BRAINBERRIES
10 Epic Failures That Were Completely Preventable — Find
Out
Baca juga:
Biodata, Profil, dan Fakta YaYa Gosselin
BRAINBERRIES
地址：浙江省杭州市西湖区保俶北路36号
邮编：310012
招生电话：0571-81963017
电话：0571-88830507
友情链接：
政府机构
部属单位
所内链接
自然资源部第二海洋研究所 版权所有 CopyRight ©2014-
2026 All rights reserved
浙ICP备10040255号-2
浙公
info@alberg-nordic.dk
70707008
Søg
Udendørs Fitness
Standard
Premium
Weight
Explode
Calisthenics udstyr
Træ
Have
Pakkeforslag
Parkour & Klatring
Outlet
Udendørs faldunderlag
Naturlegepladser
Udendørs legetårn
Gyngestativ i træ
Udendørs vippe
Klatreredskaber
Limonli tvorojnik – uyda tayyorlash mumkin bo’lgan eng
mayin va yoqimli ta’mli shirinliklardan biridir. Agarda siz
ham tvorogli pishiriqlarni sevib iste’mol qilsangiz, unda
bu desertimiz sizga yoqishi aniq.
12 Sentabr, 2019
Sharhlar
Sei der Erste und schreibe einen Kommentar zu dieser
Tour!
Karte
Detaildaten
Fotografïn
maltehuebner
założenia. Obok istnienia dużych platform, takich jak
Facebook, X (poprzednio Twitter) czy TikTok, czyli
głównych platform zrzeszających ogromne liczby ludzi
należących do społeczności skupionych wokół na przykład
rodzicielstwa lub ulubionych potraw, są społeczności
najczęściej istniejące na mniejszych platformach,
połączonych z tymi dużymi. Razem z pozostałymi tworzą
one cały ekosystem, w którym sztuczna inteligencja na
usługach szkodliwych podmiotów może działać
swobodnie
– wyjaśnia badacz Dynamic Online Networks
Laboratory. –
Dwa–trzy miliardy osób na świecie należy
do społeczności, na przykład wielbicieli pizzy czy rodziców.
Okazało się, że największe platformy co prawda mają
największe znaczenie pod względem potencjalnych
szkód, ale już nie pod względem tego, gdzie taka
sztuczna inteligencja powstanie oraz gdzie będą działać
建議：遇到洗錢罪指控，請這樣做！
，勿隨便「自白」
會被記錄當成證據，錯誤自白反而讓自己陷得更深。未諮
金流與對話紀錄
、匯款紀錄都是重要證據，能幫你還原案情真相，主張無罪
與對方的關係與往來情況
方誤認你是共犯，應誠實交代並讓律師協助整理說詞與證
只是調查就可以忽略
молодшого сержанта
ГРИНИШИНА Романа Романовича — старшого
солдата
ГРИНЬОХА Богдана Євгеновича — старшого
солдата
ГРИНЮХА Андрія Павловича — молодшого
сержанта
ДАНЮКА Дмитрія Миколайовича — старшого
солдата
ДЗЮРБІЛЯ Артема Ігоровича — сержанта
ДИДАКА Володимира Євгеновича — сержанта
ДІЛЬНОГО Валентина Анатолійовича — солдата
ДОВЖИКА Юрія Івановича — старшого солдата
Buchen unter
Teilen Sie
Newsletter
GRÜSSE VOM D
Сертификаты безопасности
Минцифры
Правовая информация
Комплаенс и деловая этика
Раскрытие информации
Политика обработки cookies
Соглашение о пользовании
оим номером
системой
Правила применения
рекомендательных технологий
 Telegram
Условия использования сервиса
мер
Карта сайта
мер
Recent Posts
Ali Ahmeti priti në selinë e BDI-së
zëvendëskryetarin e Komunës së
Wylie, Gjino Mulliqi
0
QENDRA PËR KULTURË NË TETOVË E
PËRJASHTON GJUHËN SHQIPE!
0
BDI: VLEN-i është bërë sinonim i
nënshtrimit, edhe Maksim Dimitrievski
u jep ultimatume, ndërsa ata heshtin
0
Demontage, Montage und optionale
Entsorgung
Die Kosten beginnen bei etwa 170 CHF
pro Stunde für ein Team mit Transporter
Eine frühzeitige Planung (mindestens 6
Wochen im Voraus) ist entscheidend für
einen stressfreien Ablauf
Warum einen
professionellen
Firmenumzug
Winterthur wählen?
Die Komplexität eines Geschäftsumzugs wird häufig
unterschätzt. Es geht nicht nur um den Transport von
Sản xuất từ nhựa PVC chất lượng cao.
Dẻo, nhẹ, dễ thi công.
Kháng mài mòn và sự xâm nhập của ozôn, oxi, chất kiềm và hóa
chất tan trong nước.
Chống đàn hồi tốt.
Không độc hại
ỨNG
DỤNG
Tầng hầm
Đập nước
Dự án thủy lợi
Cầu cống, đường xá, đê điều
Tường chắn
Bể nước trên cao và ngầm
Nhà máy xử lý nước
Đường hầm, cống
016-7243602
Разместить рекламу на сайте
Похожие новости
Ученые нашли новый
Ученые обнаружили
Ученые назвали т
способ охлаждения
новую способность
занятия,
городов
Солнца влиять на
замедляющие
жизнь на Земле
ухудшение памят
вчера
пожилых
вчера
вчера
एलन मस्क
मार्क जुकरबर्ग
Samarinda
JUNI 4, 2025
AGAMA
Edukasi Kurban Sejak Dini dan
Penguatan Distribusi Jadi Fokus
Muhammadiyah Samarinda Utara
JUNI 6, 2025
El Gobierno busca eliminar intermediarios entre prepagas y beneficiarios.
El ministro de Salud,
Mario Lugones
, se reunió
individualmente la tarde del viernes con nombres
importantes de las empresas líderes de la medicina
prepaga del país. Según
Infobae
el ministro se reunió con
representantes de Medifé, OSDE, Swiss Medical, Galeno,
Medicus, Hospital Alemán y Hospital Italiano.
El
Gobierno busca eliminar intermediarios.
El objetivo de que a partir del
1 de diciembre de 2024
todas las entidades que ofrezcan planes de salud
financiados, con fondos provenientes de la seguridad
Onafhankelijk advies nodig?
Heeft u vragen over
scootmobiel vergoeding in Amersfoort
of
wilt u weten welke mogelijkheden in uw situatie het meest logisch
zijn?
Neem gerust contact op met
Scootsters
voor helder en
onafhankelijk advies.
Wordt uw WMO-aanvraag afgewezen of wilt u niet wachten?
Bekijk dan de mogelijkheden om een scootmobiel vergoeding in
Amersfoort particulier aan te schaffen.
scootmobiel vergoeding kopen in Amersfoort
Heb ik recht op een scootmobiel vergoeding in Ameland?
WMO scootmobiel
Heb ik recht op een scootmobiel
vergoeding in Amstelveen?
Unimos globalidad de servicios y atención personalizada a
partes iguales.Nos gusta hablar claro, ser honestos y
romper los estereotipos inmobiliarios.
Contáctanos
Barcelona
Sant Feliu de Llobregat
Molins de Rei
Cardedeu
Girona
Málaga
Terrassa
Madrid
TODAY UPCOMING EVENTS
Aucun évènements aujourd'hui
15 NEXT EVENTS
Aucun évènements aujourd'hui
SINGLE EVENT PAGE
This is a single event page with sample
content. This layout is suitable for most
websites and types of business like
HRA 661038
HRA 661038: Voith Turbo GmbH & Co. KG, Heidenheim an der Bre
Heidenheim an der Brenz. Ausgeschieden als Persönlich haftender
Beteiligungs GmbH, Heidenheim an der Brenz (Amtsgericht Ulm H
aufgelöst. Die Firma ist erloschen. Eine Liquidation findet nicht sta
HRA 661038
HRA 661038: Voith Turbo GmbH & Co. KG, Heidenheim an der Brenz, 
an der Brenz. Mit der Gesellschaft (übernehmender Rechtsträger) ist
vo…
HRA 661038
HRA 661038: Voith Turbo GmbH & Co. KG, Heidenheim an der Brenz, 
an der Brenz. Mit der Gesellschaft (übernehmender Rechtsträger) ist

REQUIRED ACTION: In the material above, find each line that has the string "działać" and return it.

EXPECTED OUTPUT:
usługach szkodliwych podmiotów może działać
sztuczna inteligencja powstanie oraz gdzie będą działać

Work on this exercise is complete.